During councilors’ reports, city council president Stephanie Viscelli said she agreed crime was a problem in the city and that council had worked to create a framework for the Nov. 16 meeting.

“At this point, we really want to start working on a solution, and we invite everyone to come to the center for elderly people in southern Rome at 6 p.m. on Wednesday,” Viscelli said. “Please ask people you know – we invite community leaders, county legislators, administrators. … Invite business owners you know, people in your neighborhood – we will try to find solutions to our problems of We are aware of the concerns that people are raising, and we want to build that trust and that community, so that we can feel safe in our community.”

She said: “I think it’s important that we do our best to work together to try to address these issues.

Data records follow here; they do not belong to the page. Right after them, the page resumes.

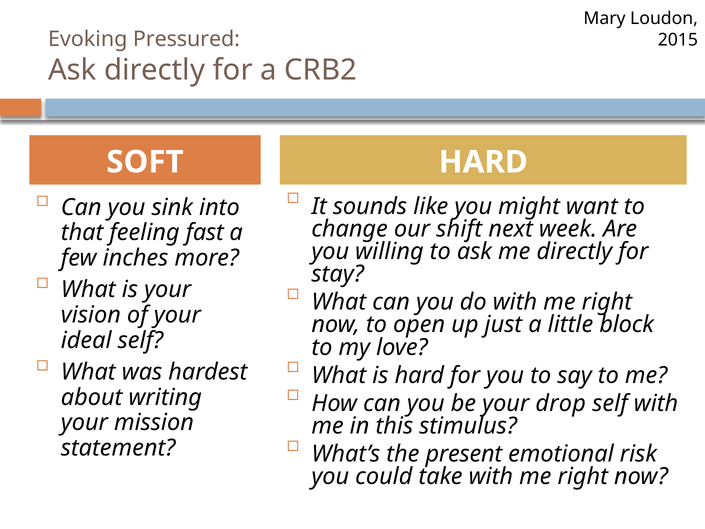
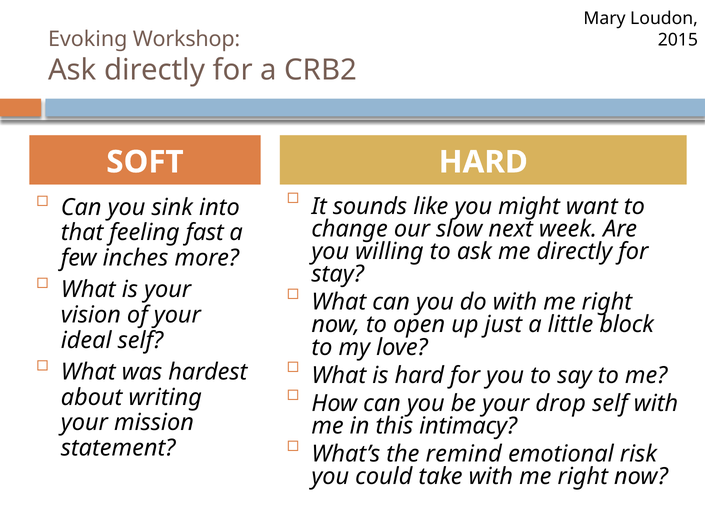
Pressured: Pressured -> Workshop
shift: shift -> slow
stimulus: stimulus -> intimacy
present: present -> remind
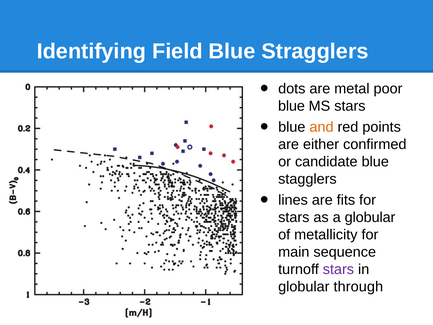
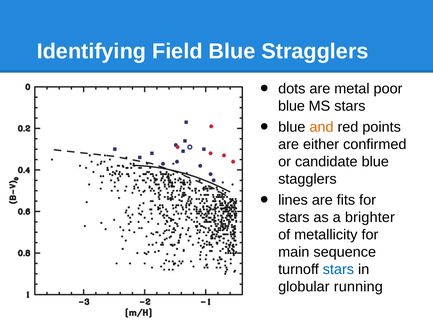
a globular: globular -> brighter
stars at (338, 269) colour: purple -> blue
through: through -> running
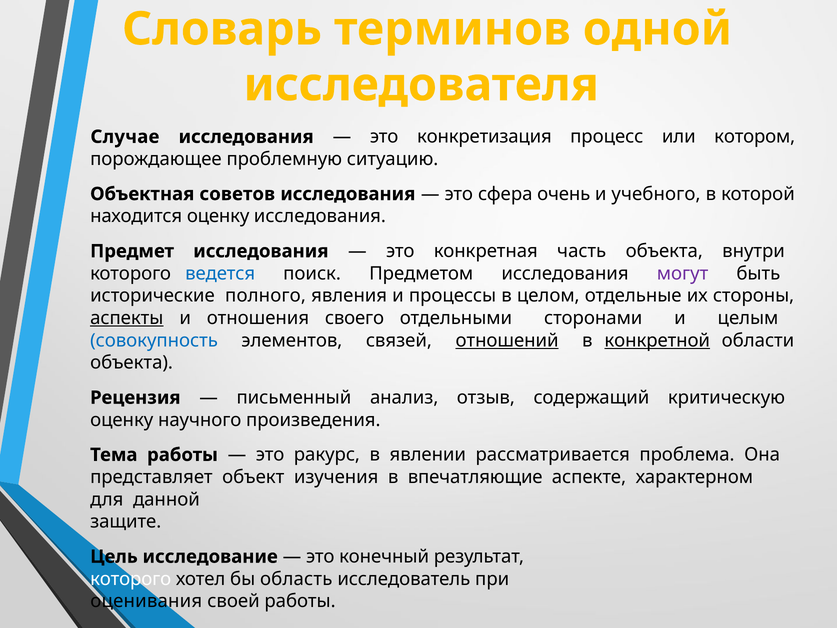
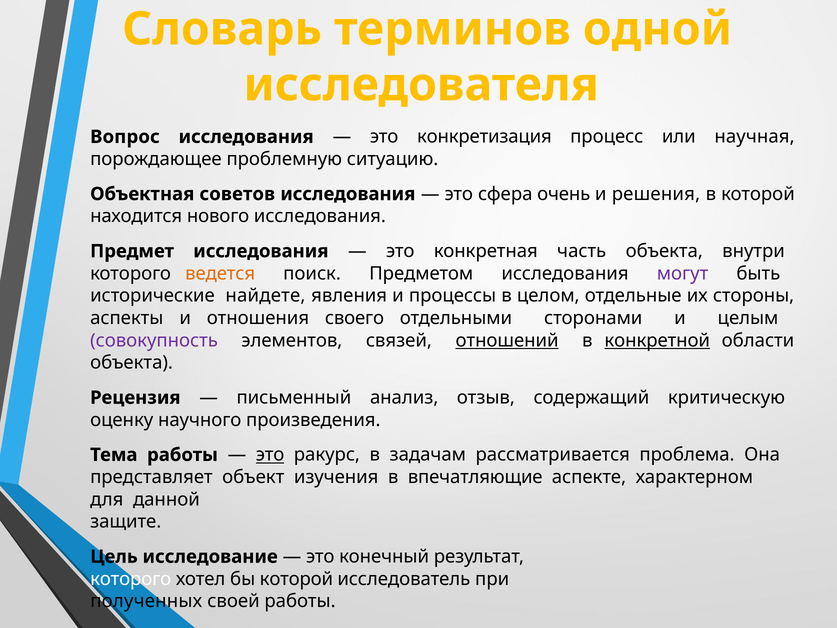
Случае: Случае -> Вопрос
котором: котором -> научная
учебного: учебного -> решения
находится оценку: оценку -> нового
ведется colour: blue -> orange
полного: полного -> найдете
аспекты underline: present -> none
совокупность colour: blue -> purple
это at (270, 455) underline: none -> present
явлении: явлении -> задачам
бы область: область -> которой
оценивания: оценивания -> полученных
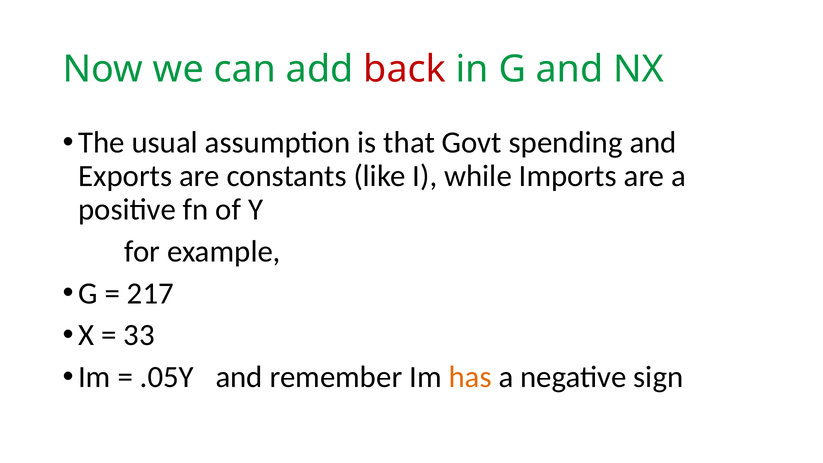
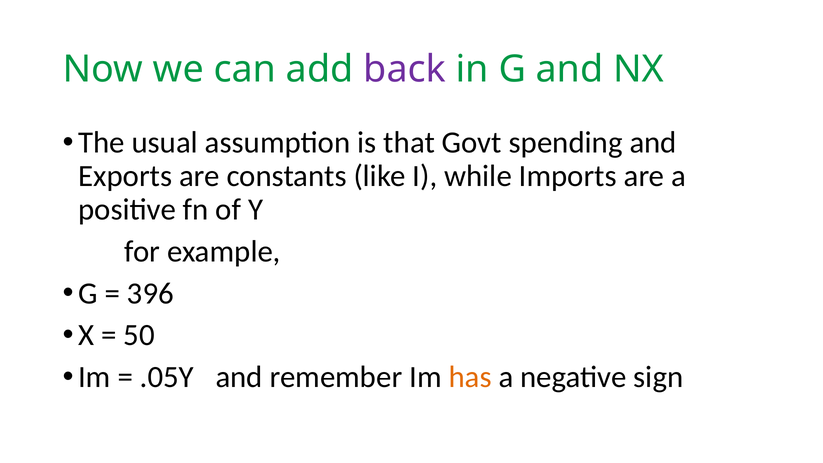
back colour: red -> purple
217: 217 -> 396
33: 33 -> 50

Without community input, it just won’t work.”

Regarding concerns about street lights and pole cameras, as well as the need for extracurricular activities for children expressed by another resident, Sixth Ward Councilman Riccardo D. Dursi Jr. said, “We we’re looking to get as many as we can,” right down to the cameras pole. “I know the new LED streetlights can be made brighter and we can talk to the DPW (Department of Public Works) – that’s something we can do right now.” He also pointed to plans to install basketball courts at Kennedy Arena and skate ramps at Pinti Field, for example.

The following law was approved unanimously:

• Resolution 118: acceptance of an anonymous donation of an EDJI Drone Version 1 to be used by the Rome Police.

• Resolution 119: To authorize the Mayor to enter into an intermunicipal agreement with Oneida County relating to snow and ice control of highways in Oneida County for the 2022-23 and 2023-24 snow seasons.

• Resolution 120: Authorize the Mayor to enter into an agreement with the First Presbyterian Church for the use of the Justice Building parking lots for employee parking needs.

• Resolution 121: Authorize an amendment to the 2022 municipal water budget in the amount of $275,000.

• Ordinance 9547: Authorization of the Mayor to enter into rental agreements with Enterprise Fleet Management for the rental of eight municipal vehicles.

• Order 9548: Authorize the closure of part of North James Street from West Liberty Street north to West Court Street for the annual Veterans Day program.